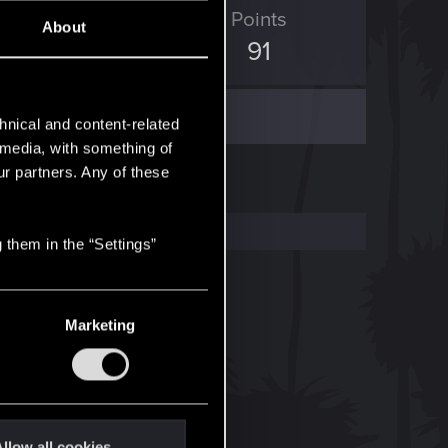
ED Points
Points
About
82
91
hnical and content-related
l media, with something of
ur partners. Any of these
 them in the “Settings”
Marketing
llow all cookies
------------
EXERCISE DETAILS: Write out every entry exactly. Pictures do not belong in the copy.

RESPONSE:
ED Points
Points
About
82
91
hnical and content-related
l media, with something of
ur partners. Any of these
 them in the “Settings”
Marketing
llow all cookies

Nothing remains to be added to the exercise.